Per quello che ci è dato sapere, l’uomo è l’unico animale ad aver coscienza della propria morte, perché è capace di percepire la dimensione del futuro.
La morte costituisce per me, uomo, un ostacolo al mio desiderio di vita, come è un ostacolo anche l’esperienza che faccio della mia limitatezza, vissuta nella sofferenza e nella malattia.
Per questo, sin da quando l’uomo comparve sulla terra, per fronteggiare e tentare di arginare la propria paura della morte ha pensato alla sopravvivenza dopo la dissoluzione del corpo fisico.
In questa prospettiva si è sviluppato il tema della memoria e del culto dei morti.
Io, uomo, sono capace di trascendere la dimensione del qui ed ora, e sono costitutivamente aperto all’idea della sopravvivenza ultraterrena.
Il nostro desiderio di non morire è segno della presenza in noi di capacità superiori, che ci fanno anelare all’eternità, all’infinito, alla salvezza.
La morte di una persona si acclara nel momento in cui cessano le potenzialità di relazione con i suoi simili.

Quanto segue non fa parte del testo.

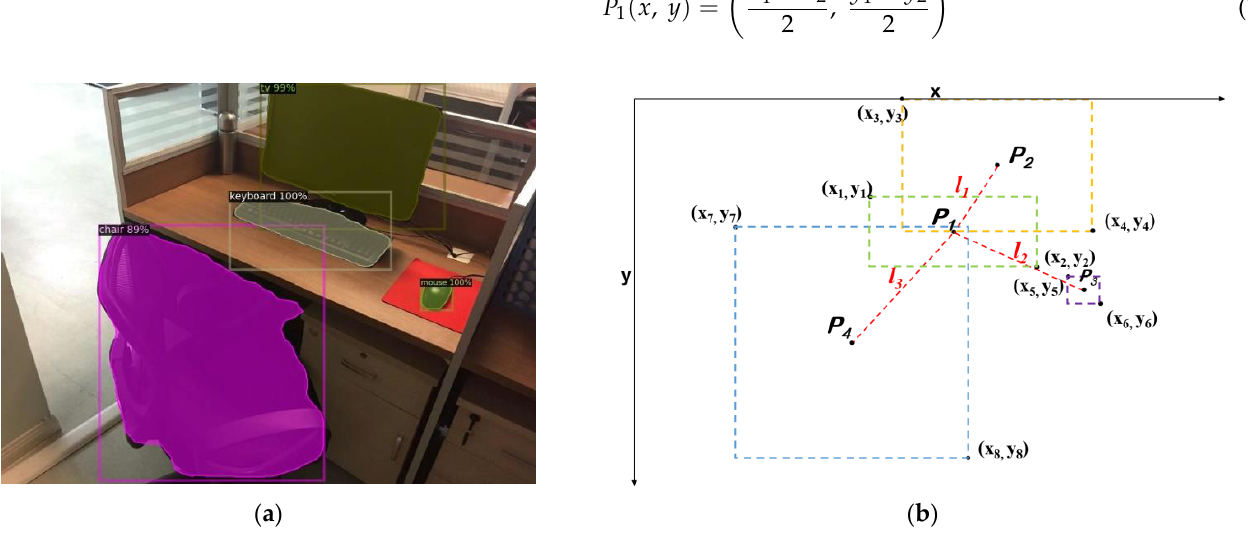
Figure 3. Using object detection to infer relevance: ( a ) An example of detection results of Mask R-CNN; ( b ) The position coordinates of different objects.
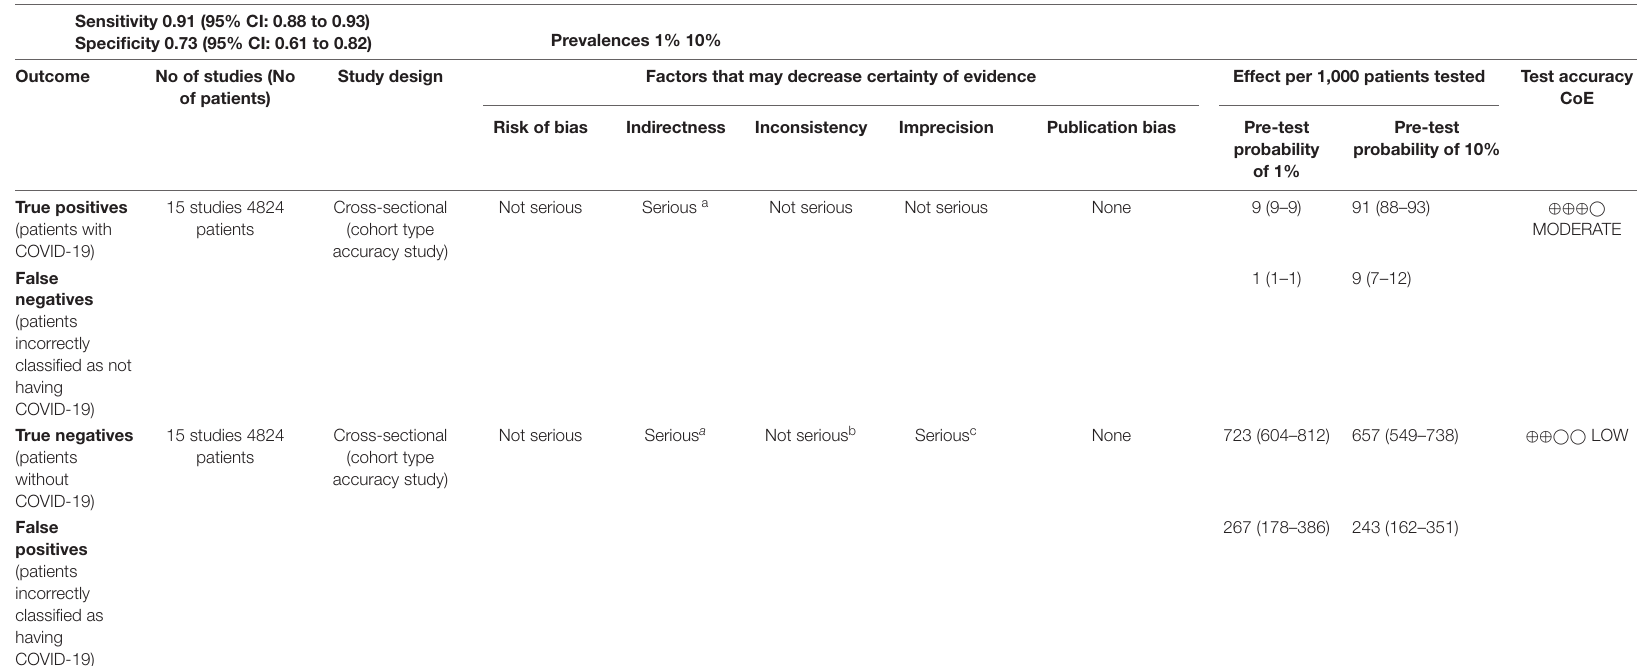
TABLE 4 | Summary of findings. Question: Should Chest CT be used to screen for COVID-19 in patients that require emergency surgery due to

Tale condizione viene percepita anche da chi, ancora in vita, si sente solo e non accudito dal calore degli affetti: pensiamo all’anziano abbandonato, allo straniero, al senza fissa
dimora, al depresso grave. È così che si arriva a desiderare la morte del proprio corpo, quale unica soluzione ad un problema percepito e vissuto come senza soluzione.